When Kevin first proposed this topic, I was like...um, okay....kinda scary topic, because of all the preconceived notions about DID from society.
But thinking more about it, the topic, I realized that my husband, lived with me for over 34 yrs and never realized I even had DID. So, I guess the "monster" theory was thrown out the window there! ha
What he did know was I was severely depressed, would have outburst of anger, would have "emotional reactions" maybe not appropriate for a certain situation, or he would just flat, ignore me. He would blow me off as "well thats just the way she is, she will get over it"....You see, he was too preoccupied by his education, his career, his God, his kids, to ever really "hear" or "see" me, I was just a means to an end, mom, wife, maid, servant, etc...I was never his wife, his equal partner. He never listened to me when I would try and share "memories" or childhood incidences, he would always say "I need to pray about that, or God will help you", blah....He could not be bothered by me, not in a psychological way, he left that up to me to try and find help through the mental health establishment by myself. So I had no advocate by him, I was alone.
My entire life, I have had alternate personalities and no one knew or suspected. Alters hide in plain sight and that sight is pretending to be me, the host, Sparrow. It takes a keen eye to notice the subtle changes in me when one of them fronts, it takes a person to really "want" to know, understand, and support another person as a team. Kevin asks questions, he engages the alters, he has learned their likes and dislikes, which are all ME. He does not lecture me, does not preach to me and certainly does not leave me alone in my mental health fight. This is a true advocate.
I can be a lot of fun. I am a natural comedian. I am outgoing and love new adventures, I have an uncanny connection to all animals, I love laughing and helping others....Is that a horrible thing?
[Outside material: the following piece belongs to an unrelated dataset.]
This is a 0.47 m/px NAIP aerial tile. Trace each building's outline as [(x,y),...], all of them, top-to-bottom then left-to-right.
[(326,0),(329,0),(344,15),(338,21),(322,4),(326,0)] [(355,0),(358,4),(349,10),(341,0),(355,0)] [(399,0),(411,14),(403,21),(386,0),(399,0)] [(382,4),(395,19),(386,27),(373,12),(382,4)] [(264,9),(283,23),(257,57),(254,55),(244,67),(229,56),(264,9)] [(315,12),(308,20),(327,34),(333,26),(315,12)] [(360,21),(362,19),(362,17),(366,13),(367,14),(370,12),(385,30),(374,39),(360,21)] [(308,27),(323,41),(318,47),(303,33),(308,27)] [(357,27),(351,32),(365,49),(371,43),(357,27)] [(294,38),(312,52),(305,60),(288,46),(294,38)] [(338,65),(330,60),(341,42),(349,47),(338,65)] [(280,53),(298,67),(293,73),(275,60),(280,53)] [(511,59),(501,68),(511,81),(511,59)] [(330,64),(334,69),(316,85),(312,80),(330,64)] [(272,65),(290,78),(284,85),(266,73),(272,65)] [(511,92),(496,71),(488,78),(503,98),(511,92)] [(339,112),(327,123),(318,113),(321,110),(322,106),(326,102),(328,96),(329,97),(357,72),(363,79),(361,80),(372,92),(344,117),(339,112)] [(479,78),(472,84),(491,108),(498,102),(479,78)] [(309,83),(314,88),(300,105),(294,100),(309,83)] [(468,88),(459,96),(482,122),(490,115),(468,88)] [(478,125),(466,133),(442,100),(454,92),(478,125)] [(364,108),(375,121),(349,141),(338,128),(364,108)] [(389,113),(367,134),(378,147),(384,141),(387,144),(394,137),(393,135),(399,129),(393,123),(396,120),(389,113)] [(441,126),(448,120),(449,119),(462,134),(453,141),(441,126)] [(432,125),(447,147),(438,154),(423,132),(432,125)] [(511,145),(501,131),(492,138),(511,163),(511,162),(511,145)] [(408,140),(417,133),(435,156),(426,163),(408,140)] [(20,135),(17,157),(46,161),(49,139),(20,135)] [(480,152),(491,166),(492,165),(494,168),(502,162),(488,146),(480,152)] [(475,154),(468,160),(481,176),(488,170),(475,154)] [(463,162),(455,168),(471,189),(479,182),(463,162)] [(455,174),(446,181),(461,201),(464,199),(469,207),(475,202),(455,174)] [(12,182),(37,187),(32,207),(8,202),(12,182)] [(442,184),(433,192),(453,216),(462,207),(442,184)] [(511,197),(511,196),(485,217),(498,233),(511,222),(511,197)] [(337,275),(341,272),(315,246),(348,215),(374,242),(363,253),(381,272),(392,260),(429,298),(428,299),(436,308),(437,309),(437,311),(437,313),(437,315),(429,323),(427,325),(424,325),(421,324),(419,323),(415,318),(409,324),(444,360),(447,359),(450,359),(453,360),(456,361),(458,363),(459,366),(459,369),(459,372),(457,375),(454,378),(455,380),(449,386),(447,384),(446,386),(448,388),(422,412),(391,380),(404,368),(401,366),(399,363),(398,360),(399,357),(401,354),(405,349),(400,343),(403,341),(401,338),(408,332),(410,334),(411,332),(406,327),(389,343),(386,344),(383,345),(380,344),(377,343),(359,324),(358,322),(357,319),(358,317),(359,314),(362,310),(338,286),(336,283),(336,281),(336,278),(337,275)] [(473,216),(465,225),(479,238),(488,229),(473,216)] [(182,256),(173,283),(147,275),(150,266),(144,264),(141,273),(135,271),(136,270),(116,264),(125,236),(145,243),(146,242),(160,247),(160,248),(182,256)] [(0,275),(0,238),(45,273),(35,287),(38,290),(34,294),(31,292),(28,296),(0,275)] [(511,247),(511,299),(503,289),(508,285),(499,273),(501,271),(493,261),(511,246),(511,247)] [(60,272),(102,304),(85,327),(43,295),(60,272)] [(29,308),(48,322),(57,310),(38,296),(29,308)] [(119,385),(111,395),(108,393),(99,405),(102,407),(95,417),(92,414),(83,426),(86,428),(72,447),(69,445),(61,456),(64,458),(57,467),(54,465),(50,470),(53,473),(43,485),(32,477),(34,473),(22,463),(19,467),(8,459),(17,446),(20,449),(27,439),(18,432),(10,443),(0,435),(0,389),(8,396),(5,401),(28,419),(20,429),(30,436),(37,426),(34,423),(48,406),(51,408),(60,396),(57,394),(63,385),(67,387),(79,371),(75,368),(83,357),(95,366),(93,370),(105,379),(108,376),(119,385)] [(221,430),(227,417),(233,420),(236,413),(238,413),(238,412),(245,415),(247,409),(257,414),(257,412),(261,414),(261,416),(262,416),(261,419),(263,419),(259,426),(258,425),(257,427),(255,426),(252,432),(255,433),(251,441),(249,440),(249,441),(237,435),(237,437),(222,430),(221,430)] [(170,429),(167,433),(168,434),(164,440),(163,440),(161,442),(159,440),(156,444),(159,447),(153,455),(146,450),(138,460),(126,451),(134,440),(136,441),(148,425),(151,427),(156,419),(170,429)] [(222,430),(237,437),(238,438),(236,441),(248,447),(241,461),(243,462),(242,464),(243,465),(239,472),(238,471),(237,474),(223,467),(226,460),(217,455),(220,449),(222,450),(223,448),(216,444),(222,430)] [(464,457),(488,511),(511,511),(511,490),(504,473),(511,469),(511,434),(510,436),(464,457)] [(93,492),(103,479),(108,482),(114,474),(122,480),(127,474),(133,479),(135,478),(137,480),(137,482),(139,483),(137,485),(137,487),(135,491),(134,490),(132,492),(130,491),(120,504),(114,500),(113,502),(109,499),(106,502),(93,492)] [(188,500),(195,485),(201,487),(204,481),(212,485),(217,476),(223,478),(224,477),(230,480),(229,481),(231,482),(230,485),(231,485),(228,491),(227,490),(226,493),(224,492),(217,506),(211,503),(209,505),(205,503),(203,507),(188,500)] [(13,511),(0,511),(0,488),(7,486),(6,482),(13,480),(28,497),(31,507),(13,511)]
I mean I have DID, isn't that horrible to have? The only thing truly horrible about having DID is how I came to get this disorder....extreme unrelenting abuse as a child without having any help, no advocate for my safety, and my only protection was my little brain. THAT IS HORRIBLE. Not me.
Being free and safe is the best help a person with DID can get. Free of abuse, safe from abuse, and the help and encouragement of an advocate that is 100% on your side. Kevin always says to me "I got your back". and he does. Just like I have his back.
The title "would you be in a relationship with me?" doesn't just romantic, it also means, a friendship, a family situation, a causal acquaintance, a co-worker...there are lots of "relationships" out there, and you might be shocked to know that you may, in fact, already be in a relationship of whatever sort with a person with DID and not even realize it.
There are millions and millions of DID people all over the globe, and more being made every day behind closed doors to abused children or traumatized children in some way...(war, whatever) so instead of tisk tissking DID away or refusing to learn and understand it, try and educate yourself and open your eyes to the reality of this disorder. Chances are in your favor, you just might be in some type of relationship with a person with a disassociate disorder.
Communication and trust are the keys to having a loving fun and downright excellent relationship with a person who just happens to have DID. I am so grateful to now have both.